Let's work through an example, consider drawing a Newman projection by looking at the following wedge-dash diagram of propane from the left hand side.
- First draw the dot and circle to represent the front and back C respectively
- Since the front carbon atom has an H atom in the plane of the page pointing up we can add that first
- The back carbon atom has an H atom in the plane of the page pointing down
- Now add the other bonds to each C so that it is symmetrical
- The groups / bonds that were forward of the plane of the page in the original wedge-dash diagram are now to our right
- Those behind the plane are now to our left
- Now you try the same thing, but looking from the right to generate the other Newman projection.
Newman Projections are used mainly for determining conformational relationships. Recall that conformers are molecules that can be converted into one another by a rotation around a single bond. Newman Projections are also useful when studying a reaction involving prochiral molecules that have a double bond, in which the addition of a new group creates a new stereocenter.

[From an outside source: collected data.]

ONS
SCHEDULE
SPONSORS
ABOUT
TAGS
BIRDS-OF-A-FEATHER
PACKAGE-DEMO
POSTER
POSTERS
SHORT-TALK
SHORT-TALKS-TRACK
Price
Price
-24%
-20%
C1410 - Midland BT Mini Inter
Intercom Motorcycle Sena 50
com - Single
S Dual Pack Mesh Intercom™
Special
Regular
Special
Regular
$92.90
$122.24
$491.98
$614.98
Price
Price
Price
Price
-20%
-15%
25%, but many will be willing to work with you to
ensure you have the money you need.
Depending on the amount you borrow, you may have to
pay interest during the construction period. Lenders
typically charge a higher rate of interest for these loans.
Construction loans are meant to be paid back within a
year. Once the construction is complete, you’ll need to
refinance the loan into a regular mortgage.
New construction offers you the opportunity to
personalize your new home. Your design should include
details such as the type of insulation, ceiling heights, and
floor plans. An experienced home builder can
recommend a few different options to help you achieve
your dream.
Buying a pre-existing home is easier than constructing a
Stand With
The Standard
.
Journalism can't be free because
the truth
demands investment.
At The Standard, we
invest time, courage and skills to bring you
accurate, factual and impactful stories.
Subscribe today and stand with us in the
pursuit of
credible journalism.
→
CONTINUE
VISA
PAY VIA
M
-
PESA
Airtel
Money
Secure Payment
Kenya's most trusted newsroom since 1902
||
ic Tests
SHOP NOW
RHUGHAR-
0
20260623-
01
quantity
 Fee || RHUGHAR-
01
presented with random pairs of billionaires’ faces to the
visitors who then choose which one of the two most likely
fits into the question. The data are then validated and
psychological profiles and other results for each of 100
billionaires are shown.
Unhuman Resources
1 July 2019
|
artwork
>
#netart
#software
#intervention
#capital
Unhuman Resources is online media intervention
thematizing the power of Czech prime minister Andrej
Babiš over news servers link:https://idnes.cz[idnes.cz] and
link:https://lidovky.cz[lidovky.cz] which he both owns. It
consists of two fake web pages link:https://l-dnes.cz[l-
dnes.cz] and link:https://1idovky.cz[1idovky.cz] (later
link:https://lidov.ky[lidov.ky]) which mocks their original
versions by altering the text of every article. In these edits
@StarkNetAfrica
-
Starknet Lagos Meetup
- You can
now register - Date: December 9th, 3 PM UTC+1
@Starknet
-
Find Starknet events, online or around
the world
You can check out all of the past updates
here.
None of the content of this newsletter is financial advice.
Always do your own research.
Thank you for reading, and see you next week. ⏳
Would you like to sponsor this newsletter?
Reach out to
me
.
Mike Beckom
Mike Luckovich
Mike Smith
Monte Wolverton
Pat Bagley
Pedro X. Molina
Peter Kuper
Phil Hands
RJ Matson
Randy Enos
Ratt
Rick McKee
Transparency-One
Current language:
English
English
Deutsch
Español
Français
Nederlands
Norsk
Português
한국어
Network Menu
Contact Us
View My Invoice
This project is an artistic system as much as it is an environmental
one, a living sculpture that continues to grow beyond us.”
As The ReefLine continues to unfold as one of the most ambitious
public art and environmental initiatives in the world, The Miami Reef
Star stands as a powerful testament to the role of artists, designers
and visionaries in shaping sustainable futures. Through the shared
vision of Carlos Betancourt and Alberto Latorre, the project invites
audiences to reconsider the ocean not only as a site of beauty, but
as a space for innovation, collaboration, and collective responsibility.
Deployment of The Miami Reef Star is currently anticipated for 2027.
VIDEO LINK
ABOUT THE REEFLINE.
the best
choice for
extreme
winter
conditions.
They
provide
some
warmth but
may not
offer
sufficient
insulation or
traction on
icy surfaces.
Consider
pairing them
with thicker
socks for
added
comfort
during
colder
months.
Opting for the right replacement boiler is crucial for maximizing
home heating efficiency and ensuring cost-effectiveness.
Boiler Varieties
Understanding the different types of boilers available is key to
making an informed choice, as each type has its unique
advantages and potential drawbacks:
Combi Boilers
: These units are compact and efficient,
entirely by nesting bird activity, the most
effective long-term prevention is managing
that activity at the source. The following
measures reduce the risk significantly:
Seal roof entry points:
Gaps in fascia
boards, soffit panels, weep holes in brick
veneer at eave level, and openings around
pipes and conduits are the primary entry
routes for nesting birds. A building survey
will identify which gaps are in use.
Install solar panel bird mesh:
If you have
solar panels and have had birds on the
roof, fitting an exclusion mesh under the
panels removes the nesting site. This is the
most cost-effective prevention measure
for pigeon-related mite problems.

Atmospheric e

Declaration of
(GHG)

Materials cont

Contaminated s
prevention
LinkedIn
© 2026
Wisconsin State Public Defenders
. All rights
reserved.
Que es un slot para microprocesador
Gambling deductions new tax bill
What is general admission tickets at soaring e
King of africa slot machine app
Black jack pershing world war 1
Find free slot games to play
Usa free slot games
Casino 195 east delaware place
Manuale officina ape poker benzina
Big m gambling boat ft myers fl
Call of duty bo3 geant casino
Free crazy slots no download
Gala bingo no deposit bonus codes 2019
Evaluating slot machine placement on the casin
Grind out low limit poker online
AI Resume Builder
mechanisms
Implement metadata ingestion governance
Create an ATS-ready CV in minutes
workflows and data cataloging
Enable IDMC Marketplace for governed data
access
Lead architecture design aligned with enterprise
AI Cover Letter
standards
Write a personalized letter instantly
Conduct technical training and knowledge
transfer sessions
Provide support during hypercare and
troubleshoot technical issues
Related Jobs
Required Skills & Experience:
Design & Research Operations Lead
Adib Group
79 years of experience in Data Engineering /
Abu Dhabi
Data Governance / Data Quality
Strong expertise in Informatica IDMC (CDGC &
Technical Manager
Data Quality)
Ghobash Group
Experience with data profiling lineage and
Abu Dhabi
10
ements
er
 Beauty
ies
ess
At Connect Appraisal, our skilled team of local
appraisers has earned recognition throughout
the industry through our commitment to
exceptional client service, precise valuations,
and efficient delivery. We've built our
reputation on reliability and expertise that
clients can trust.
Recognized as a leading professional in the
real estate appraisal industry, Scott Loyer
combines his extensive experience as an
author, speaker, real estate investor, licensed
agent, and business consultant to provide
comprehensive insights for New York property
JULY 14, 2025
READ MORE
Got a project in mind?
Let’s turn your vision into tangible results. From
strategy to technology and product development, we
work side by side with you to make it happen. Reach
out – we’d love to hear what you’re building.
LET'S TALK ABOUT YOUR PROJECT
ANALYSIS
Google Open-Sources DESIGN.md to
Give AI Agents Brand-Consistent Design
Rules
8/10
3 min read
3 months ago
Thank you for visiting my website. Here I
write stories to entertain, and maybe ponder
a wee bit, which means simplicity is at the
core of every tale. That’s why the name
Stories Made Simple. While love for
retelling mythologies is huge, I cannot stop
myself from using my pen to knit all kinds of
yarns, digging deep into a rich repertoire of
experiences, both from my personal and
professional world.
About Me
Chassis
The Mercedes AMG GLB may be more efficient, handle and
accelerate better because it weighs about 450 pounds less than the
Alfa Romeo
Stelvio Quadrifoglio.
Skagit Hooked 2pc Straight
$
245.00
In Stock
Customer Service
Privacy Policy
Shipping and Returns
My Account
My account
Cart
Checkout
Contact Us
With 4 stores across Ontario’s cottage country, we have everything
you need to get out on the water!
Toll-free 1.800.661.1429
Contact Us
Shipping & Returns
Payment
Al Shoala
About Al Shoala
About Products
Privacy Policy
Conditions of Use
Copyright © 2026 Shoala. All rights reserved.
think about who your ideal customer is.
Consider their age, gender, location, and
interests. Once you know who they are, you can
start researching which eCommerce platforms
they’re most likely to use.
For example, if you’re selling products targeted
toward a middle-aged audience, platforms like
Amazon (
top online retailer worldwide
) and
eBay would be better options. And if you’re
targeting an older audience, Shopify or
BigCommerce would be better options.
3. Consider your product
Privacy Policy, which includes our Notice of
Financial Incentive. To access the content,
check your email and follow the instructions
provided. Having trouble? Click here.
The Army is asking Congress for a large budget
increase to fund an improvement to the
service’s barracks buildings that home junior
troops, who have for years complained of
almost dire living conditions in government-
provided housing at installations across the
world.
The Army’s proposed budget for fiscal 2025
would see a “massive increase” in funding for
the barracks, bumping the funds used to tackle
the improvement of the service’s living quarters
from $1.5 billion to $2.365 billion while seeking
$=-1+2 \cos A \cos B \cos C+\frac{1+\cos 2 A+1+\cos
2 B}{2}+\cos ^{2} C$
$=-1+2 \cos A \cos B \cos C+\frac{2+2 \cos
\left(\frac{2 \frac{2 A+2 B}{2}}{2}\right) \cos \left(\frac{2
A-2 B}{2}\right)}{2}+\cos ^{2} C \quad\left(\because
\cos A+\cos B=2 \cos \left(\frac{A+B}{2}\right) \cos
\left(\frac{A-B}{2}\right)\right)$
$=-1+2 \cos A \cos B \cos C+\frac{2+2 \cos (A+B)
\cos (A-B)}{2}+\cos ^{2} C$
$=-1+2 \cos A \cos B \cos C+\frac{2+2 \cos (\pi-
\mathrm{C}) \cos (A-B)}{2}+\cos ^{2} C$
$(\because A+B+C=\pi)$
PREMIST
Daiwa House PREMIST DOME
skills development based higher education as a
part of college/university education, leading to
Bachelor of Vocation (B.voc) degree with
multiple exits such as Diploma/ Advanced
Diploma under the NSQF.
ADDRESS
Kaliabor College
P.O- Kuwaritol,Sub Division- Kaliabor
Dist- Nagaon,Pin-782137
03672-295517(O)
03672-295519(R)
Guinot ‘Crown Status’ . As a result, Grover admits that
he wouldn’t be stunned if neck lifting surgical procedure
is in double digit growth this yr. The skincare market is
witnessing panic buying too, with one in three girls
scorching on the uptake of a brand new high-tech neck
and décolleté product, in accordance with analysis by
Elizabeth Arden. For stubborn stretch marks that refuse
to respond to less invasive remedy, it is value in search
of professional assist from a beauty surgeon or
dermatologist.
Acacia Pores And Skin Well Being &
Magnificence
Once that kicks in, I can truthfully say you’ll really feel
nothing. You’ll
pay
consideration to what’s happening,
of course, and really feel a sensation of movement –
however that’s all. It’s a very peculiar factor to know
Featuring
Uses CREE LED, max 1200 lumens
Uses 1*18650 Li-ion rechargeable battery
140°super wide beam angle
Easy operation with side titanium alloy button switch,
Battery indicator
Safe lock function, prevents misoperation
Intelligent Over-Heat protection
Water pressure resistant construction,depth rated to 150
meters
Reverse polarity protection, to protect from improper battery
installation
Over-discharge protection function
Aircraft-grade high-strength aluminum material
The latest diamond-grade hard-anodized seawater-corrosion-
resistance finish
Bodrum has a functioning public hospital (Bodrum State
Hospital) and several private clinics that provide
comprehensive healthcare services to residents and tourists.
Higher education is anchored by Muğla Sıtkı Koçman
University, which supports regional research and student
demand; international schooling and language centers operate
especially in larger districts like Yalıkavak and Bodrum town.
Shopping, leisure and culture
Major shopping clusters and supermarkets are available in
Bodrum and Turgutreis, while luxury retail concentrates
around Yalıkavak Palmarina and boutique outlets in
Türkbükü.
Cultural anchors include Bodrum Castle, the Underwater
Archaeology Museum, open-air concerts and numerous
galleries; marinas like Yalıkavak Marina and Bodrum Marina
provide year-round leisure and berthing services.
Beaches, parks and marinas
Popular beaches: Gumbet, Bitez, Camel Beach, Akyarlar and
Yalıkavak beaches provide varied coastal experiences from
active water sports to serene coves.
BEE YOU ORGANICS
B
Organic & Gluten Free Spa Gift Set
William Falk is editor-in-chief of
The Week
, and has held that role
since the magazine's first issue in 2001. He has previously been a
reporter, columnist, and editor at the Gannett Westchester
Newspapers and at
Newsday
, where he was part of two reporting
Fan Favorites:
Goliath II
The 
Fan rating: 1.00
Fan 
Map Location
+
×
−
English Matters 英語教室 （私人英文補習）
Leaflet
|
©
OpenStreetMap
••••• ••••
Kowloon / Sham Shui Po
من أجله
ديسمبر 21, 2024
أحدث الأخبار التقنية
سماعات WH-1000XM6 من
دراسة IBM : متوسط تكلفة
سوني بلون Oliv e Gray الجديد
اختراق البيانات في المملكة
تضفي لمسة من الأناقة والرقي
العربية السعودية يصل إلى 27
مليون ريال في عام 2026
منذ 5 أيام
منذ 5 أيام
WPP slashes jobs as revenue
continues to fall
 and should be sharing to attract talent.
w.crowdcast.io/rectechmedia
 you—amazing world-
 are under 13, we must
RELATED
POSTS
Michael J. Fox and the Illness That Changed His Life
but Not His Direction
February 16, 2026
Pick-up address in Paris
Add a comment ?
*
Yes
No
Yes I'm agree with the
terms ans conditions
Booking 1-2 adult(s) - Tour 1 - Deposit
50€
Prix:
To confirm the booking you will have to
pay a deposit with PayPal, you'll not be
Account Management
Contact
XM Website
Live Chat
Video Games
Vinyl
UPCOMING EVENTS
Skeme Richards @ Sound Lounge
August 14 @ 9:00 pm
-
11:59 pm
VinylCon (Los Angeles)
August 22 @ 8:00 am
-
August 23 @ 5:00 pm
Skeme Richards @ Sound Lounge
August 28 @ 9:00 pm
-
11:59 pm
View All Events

In this notation, you are actually viewing a molecule by looking down a particular carbon-carbon bond. The front carbon of this bond is represented by a dot, and the back carbon is represented by a large circle. The three remaining bonds are drawn as sticks coming off the dot (or circle), separated by one another by 120 degrees. A Newman Projection can be drawn such that the groups on the front carbon are staggered (60 degrees apart) or eclipsed (directly overlapping) with the groups on the back carbon. Below are two Newman Projections of ethane, C2H6. The structure on the left is staggered, and the structure on the right is eclipsed. These are the simplest Newman Projections because they have only two carbons, and all of the groups on both carbons are identical.